The U.S. Federal Government has been taking notable strides in its drive towards reining expenditure on energy within Government agencies without hampering functionality. And experts believe leveraging Big Data, among other methods is the way to bring about changes.

Sharon Burke, a senior adviser at the New America Foundation and former assistant secretary of defense for operational energy pointed out that the ‘Defense Department alone spends $20 billion annually on energy consumption.’ While speaking in Washington, D.C., earlier last week, Burke, said that about $4 billion of that total goes toward electricity.

“There’s no pushing efficiency if it is at odds with the mission because it won’t survive,” enunciates Burke, “There are a lot of opportunities for improving without losing performance,” Burke added. “It’s key because the second you lose performance, you lose.”
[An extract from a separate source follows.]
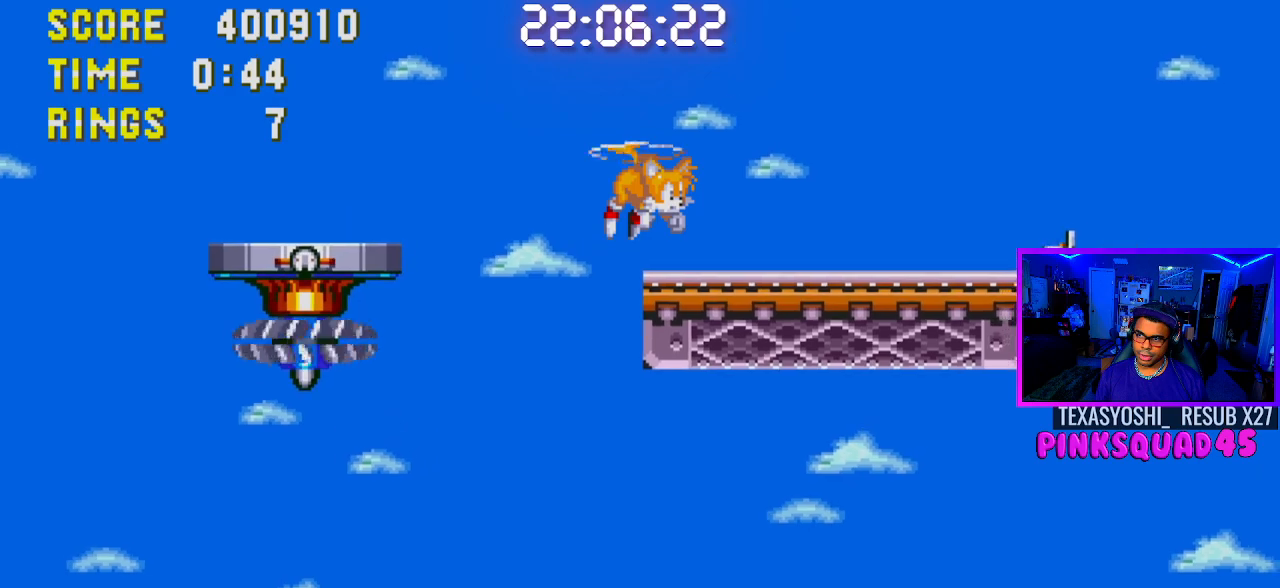
{"buttons": ["DPAD_LEFT"], "left_stick": "center", "right_stick": "center", "events": [[417, "DPAD_LEFT", "down"]]}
The expenditure on energy includes operating, heating, cooling and pumping water to and from approximately 500,000 buildings globally, reports NextGov, with Federal programs such as the administration’s Climate Action Plan and Executive Order 13514 making significant efforts in this regard.

One such effort is the GPG program that leverages General Services Administration‘s real estate portfolio as a “proving ground” to evaluate emerging building technologies that promise to improve the environmental performance of GSA’s portfolio while reducing operational costs.

Eleni Reed, the Chief Greening Officer at GSA explains that working together with national laboratories on technologies, the proving ground makes recommendations on whether to “broadly deploy, target deploy or not to deploy,” reports NextGov.

Reed also pointed out how  big data and analytics are helping in the government’s sustainability efforts; for instance, GSA’s “Smart Metering” initiative uses analytics on large data silos can track power consumption, helping property managers to better manage energy usage. “Property managers can identify spikes and analyze trends, year after year, and take action to correct,” Reed noted.

However, serious security issues remain.

“There are security vulnerabilities in the era of big data with smart metering, because loads could signify activity,” points out Jeffrey Johnson, regional command information officer for Naval District Washington.